While we cannot be sure that aliens share our anatomy or our perception of north-south-east-west, if they inhabit the same universe as us, we can assume the fundamental forces of physics apply to them too.


There are four fundamental forces of physics: gravity, electromagnetism, strong nuclear forces (the force that binds atomic nuclei together), and weak nuclear forces (the force that causes atomic decay).


Up until 1956, it was assumed these fundamental forces all display parity. Parity is an important concept in physics, and it can be demonstrated visually by using a mirror. If we stand in front of a mirror holding an apple in our right hand and then drop it, the reflection will show it falling to the ground, but the apple will fall from your left hand. Gravity still works in the reflection. Likewise, if we look at the strong forces binding atomic nuclei and then observe them in a mirror, the images would be identical, just with right and left switched. 


But in 1956, a physicist named Professor Chien-Shiung Wu conducted a ground breaking experiment. She was able to prove that the weak nuclear force—the decay of atoms—did not always demonstrate parity.
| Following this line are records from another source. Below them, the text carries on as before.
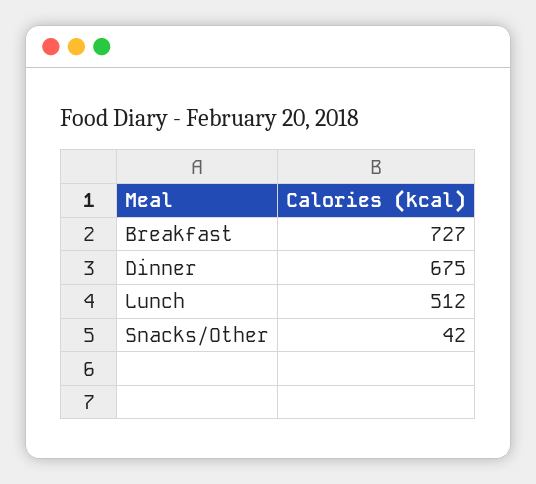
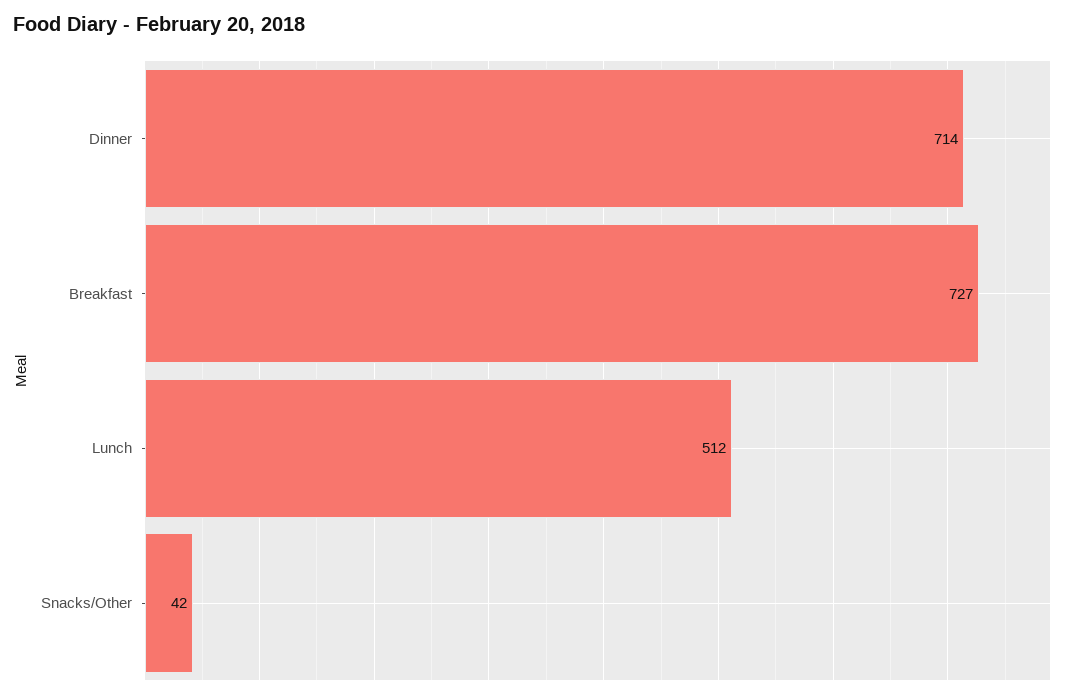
  {
    "Breakfast": 727,
-   "Dinner": 675,
+   "Dinner": 714,
    "Lunch": 512,
    "Snacks/Other": 42
  }

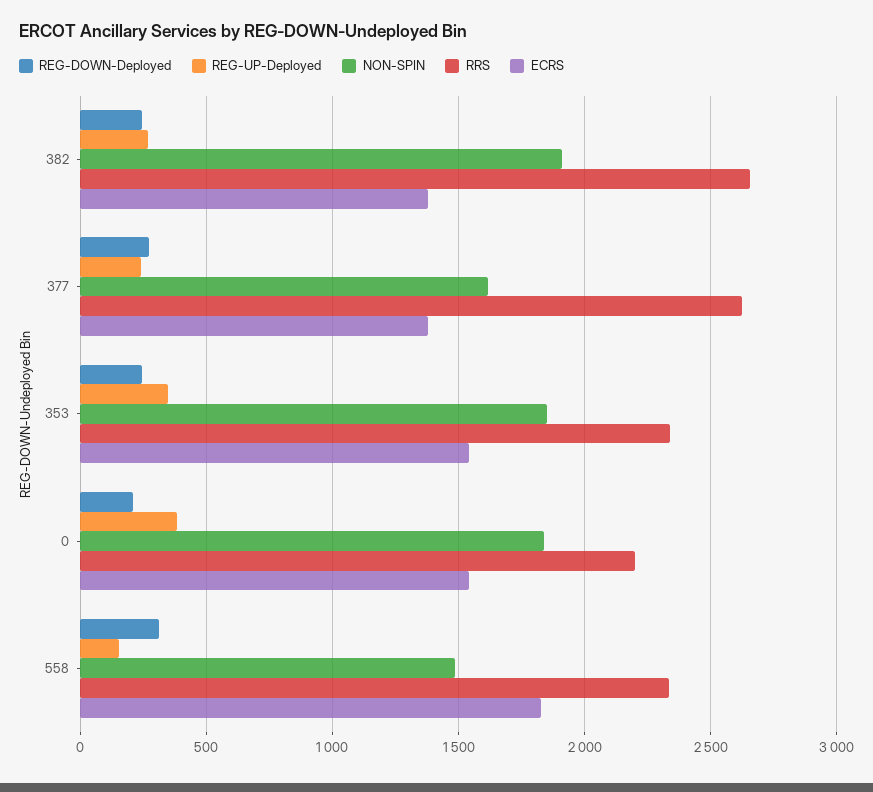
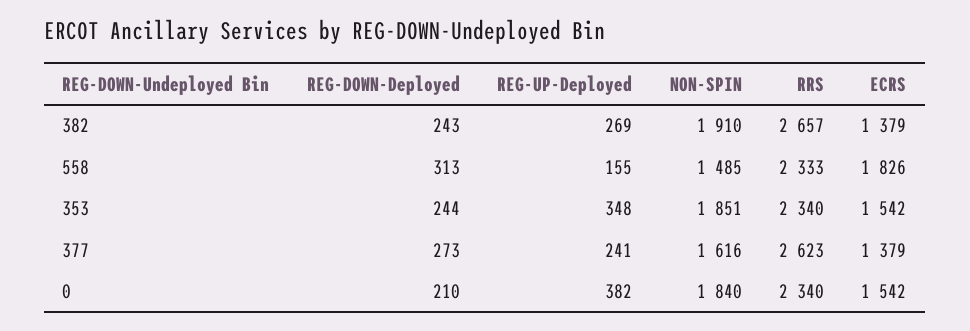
  {
    "REG-DOWN-Deployed": {
      "382": 243,
      "377": 273,
      "353": 244,
      "0": 210,
      "558": 313
    },
    "REG-UP-Deployed": {
      "382": 269,
      "377": 241,
      "353": 348,
      "0": 382,
      "558": 155
    },
    "NON-SPIN": {
      "382": 1910,
      "377": 1616,
      "353": 1851,
      "0": 1840,
      "558": 1485
    },
    "RRS": {
      "382": 2657,
      "377": 2623,
      "353": 2340,
-     "0": 2200,
+     "0": 2340,
      "558": 2333
    },
    "ECRS": {
      "382": 1379,
      "377": 1379,
      "353": 1542,
      "0": 1542,
      "558": 1826
    }
  }

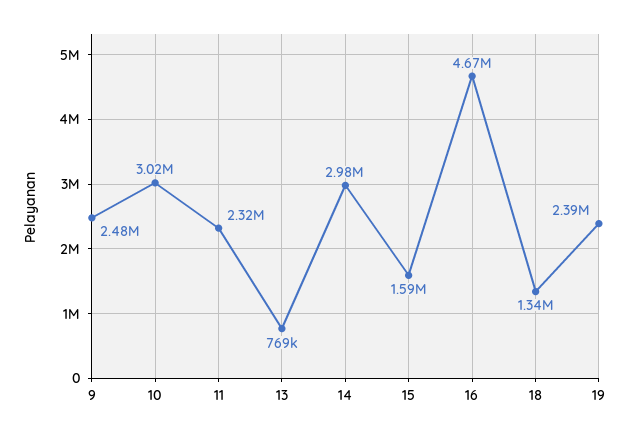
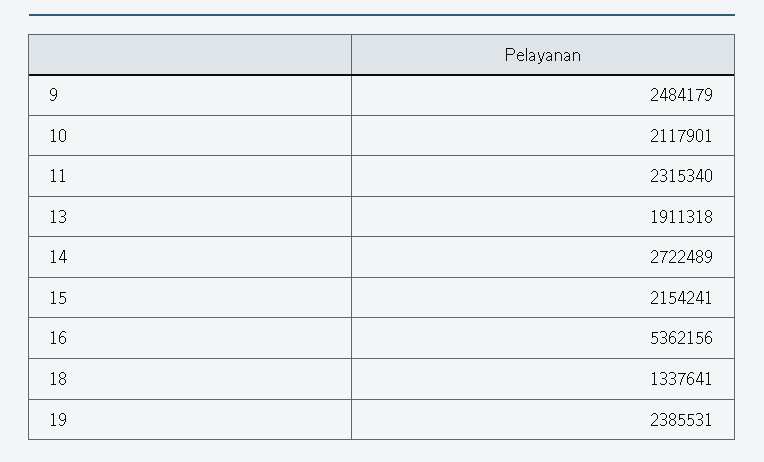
  {
    "9": 2484179,
-   "10": 3020000,
+   "10": 2117901,
    "11": 2315340,
-   "13": 769000,
+   "13": 1911318,
-   "14": 2980000,
+   "14": 2722489,
-   "15": 1590000,
+   "15": 2154241,
-   "16": 4670000,
+   "16": 5362156,
    "18": 1337641,
    "19": 2385531
  }

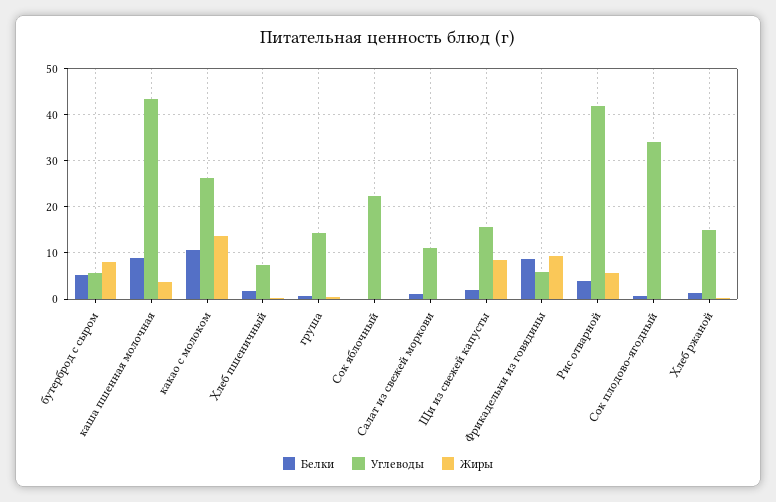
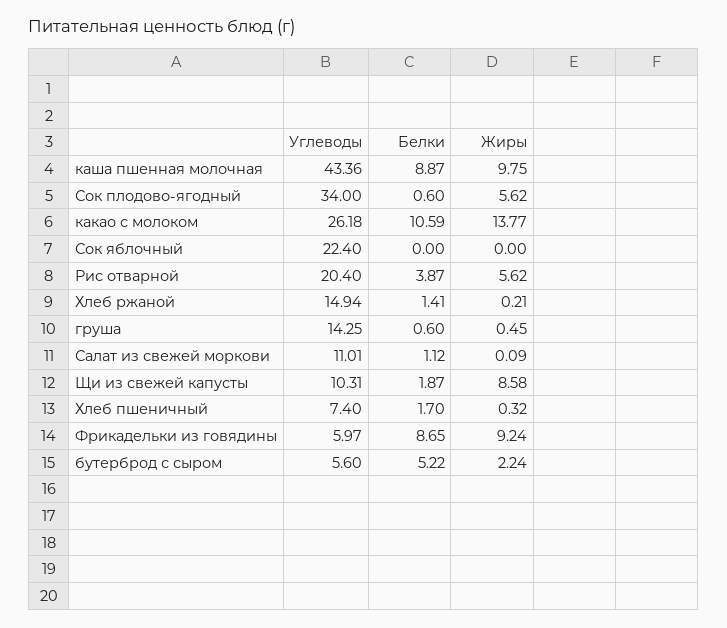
  {
    "Белки": {
      "бутерброд с сыром": 5.22,
      "каша пшенная молочная": 8.87,
      "какао с молоком": 10.59,
      "Хлеб пшеничный": 1.7,
      "груша": 0.6,
      "Сок яблочный": 0,
      "Салат из свежей моркови": 1.12,
      "Щи из свежей капусты": 1.87,
      "Фрикадельки из говядины": 8.65,
      "Рис отварной": 3.87,
      "Сок плодово-ягодный": 0.6,
      "Хлеб ржаной": 1.41
    },
    "Углеводы": {
      "бутерброд с сыром": 5.6,
      "каша пшенная молочная": 43.36,
      "какао с молоком": 26.18,
      "Хлеб пшеничный": 7.4,
      "груша": 14.25,
      "Сок яблочный": 22.4,
      "Салат из свежей моркови": 11.01,
-     "Щи из свежей капусты": 16,
+     "Щи из свежей капусты": 10.31,
      "Фрикадельки из говядины": 5.97,
-     "Рис отварной": 42,
+     "Рис отварной": 20.4,
      "Сок плодово-ягодный": 34,
      "Хлеб ржаной": 14.94
    },
    "Жиры": {
-     "бутерброд с сыром": 8,
+     "бутерброд с сыром": 2.24,
-     "каша пшенная молочная": 4,
+     "каша пшенная молочная": 9.75,
      "какао с молоком": 13.77,
      "Хлеб пшеничный": 0.32,
      "груша": 0.45,
      "Сок яблочный": 0,
      "Салат из свежей моркови": 0.09,
      "Щи из свежей капусты": 8.58,
      "Фрикадельки из говядины": 9.24,
      "Рис отварной": 5.62,
-     "Сок плодово-ягодный": 0,
+     "Сок плодово-ягодный": 5.62,
      "Хлеб ржаной": 0.21
    }
  }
The weak nuclear force does not adhere to mirror symmetry. 


Professor Wu showed this by observing the decay of cobalt-60 atoms. When atoms decay, they spin out electrons. Up until then, scientists had always observed these electrons spinning out equally in all directions. But Professor Wu saw that cobalt-60 will always preferentially spin out electrons in a certain direction. In other words, the movement is asymmetric. For some reason, the decay of atoms is the one fundamental force that does not adhere to parity or mirror symmetry, thus showing that directionality is intrinsic to the universe, just as Kant had postulated in the 18th century. 


For the first time in history, it was proven that nature can prefer one direction. Very soon after Wu’s findings, physicists were able to prove that elementary particles known as neutrinos always spin towards the left.

 

What does this mean for our communication with aliens? If the aliens can replicate Professor Wu’s experiment and visualize the spin of electrons while cobalt-60 decays, they can orient right and left!


Ironically, Professor Wu was not afforded any sort of parity herself during her working life. Other scientists were recognized for research that could not have been achieved without hers. Today, the weak force remains one of the most important and mysterious topics in physics today, thanks to Professor Wu.


Conclusion


So, if the only way to scientifically and definitively define the difference between right and left is to build a particle accelerator and observe the decay of cobalt-60, clearly the difference is not as straightforward as it may first seem! The Ozma Problem is proof that the most mundane concepts are sometimes directly linked to the cosmos and speak to the nature of existence itself.